(ЗАДАНИЕ 1)
Что, согласно фрагменту о гоголевской пьесе, означает название «Игроки», помимо «играющих в карты»?

(ФРАГМЕНТ ТЕКСТА)

Талант-то, конечно, талант, это само собой. Но он ведь изменчив, подвижен. Этот загадочный талант то расширяется, то съеживается. То пронизывает каждую клетку его носителя, а то посторонним предметом выскальзывает, как мыло из мокрой руки. Но вот конкретно здесь, в этой гоголевской пьесе, в чем был секрет воздействия Евстигнеева? На что он опирался?
Повторю – острот у Гоголя немного, «реприз» в этой пьесе вовсе нет.
Но есть круто замешанная ситуация тотального, многослойного, интегрального обмана. «Игроки» – это ведь означает не только «играющие в карты», но и «игруны», и «притворялы», и комедианты, и… еще Бог знает что!

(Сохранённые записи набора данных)
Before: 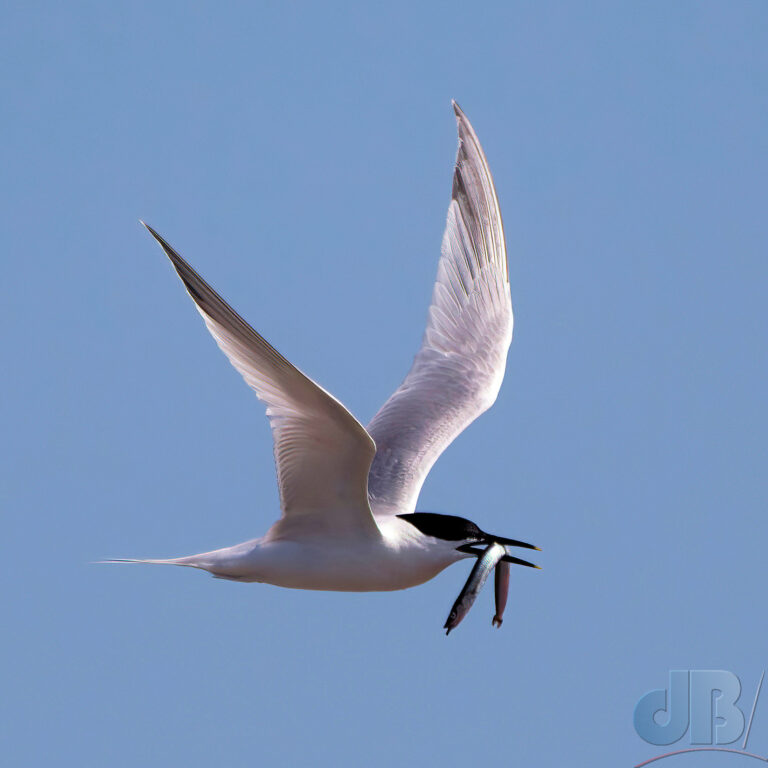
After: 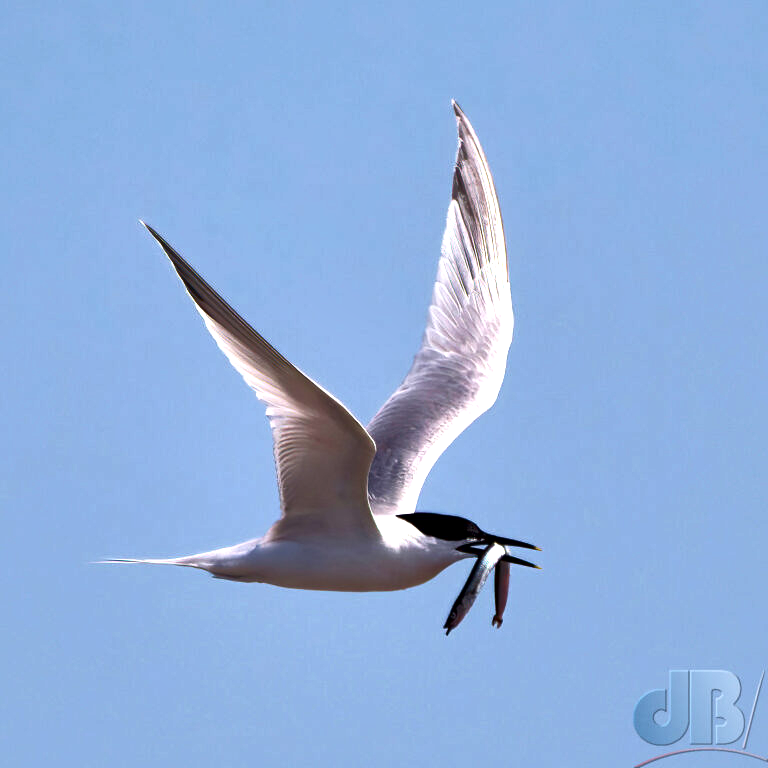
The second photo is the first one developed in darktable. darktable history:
local contrast: mode bilateral grid, contrast 70, coarseness 75, detail 180%, midtone range 0.2
exposure: black level correction 0, exposure 0.5 EV, compensate highlight preservation false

(ЗАДАНИЕ 2)
Повторите все записи без изменений, не включая в ответ изображения.

(РЕШЕНИЕ ЗАДАНИЯ 1)
Оно означает также «игрунов», «притворял», комедиантов и ещё Бог знает что.

(РЕШЕНИЕ ЗАДАНИЯ 2)
Before: 
After: 
The second photo is the first one developed in darktable. darktable history:
local contrast: mode bilateral grid, contrast 70, coarseness 75, detail 180%, midtone range 0.2
exposure: black level correction 0, exposure 0.5 EV, compensate highlight preservation false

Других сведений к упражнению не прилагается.